KIM Gibbs was born and raised in the Griffith area and it’s not difficult to see where the artist got her inspiration for her creations on show at Saturday’s Riverina Field Days.
Ms Gibbs showcased her collection of corrugated iron sculptures of local flora and fauna at the most recent field days.
"They are all Australian,” she said.
“All things to do with my life and where I have grown up and my love for Australian animals and vegetation.
No stranger to field days, travelling regionally to display and sell her creations, Ms Gibbs explained how the ethos behind her work mirrors new approaches to farming.
“It’s re-purposing the corrugated iron into something beautiful,” she said.
"I collect old sheds and roofs from friends farms and properties and I clean them up and cut them up and I try to make something beautiful.
"It is a very unforgiving produce, to make it into something amazing can be difficult.”
Ms Gibbs said the purpose of her work was not so different to the changing approaches to farming on display at the field days as the region worked to become more adaptable.

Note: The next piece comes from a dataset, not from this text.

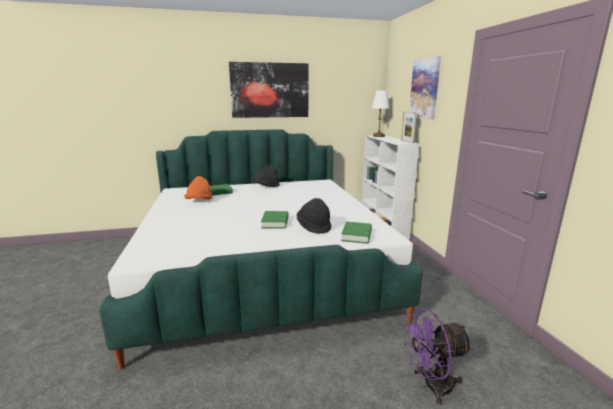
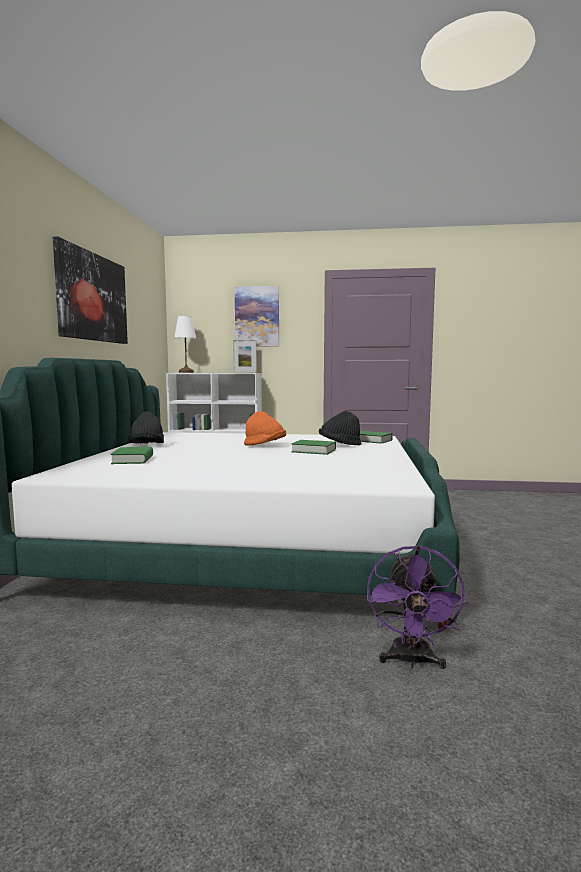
camera: 70 degrees left, 10 degrees down
(199, 201) = (170, 467): orange hat -> orange hat (265, 446)
(431, 386) = (473, 517): purple fan -> purple fan (411, 661)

"We are all re purposing and recycling, we all have to do our bit and a lot of what is on show here today is about that.
"This is just my way of doing my bit.”
The artist said while she wasn't always re purposing corrugated iron, beginning her career as a painter and drawer.

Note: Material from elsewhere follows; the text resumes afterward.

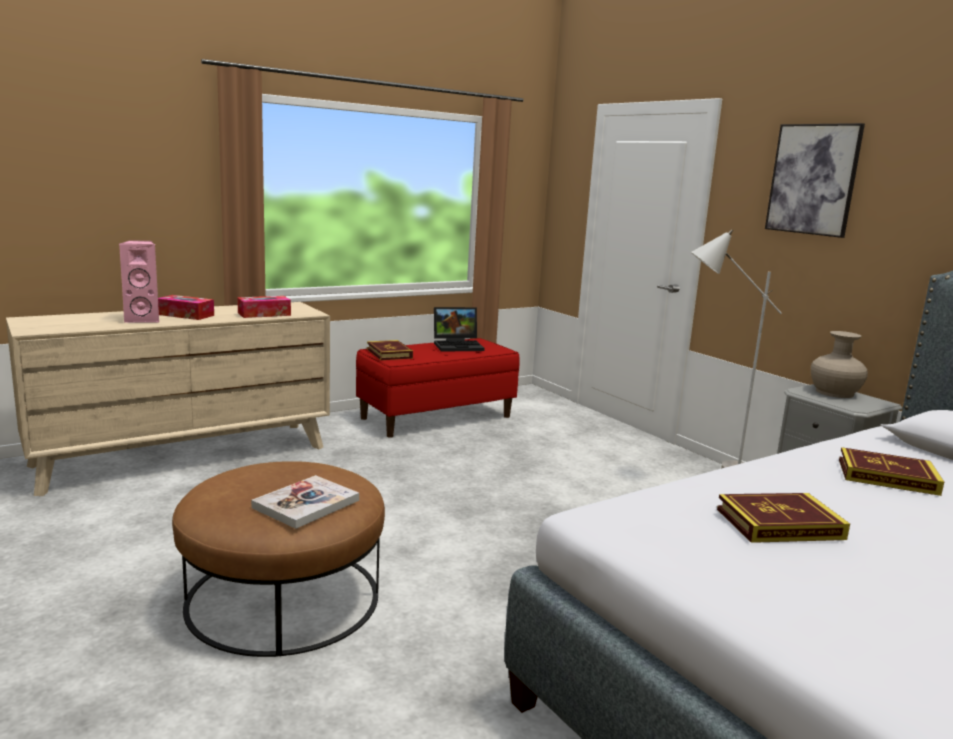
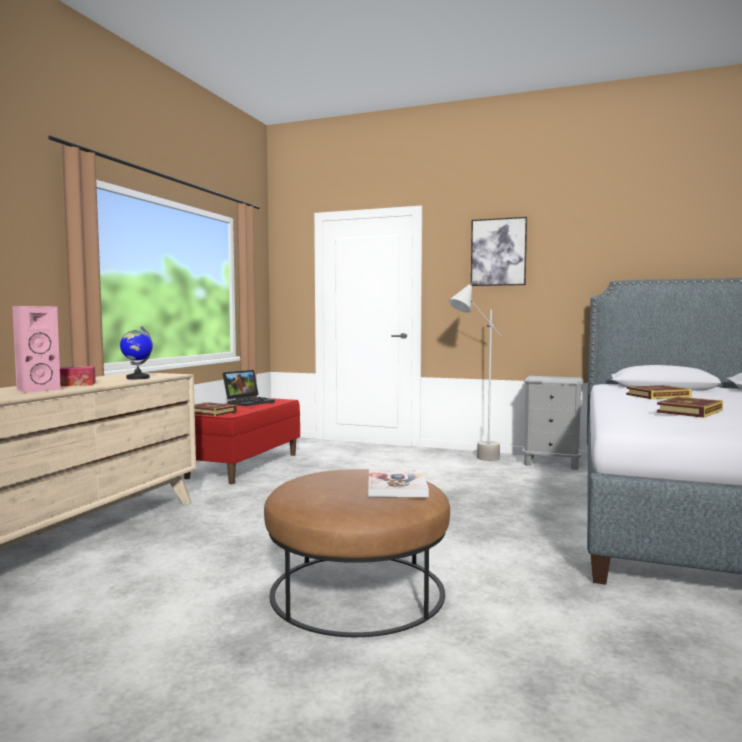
camera: 35 degrees left, 10 degrees down
(264, 314) = (137, 378): tissue box -> globe
(834, 392) = (547, 377): beige vase -> none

"I was known to the business owners of the Booligal Pub and they asked me to make them something for outside of the pub, and it obviously had to be weatherproof.
"I said 'I'll have a crack’ and a made a pig and that is still sitting outside the hotel today.
"From there people saw my work and I kept making things to keep up with the demand, at first I dabbled in it but now it's what I do and I absolutely love it
"It has been great to be involved in the field days, the have been wonderful, it's great to be a part of it.”
The event was declared a huge success.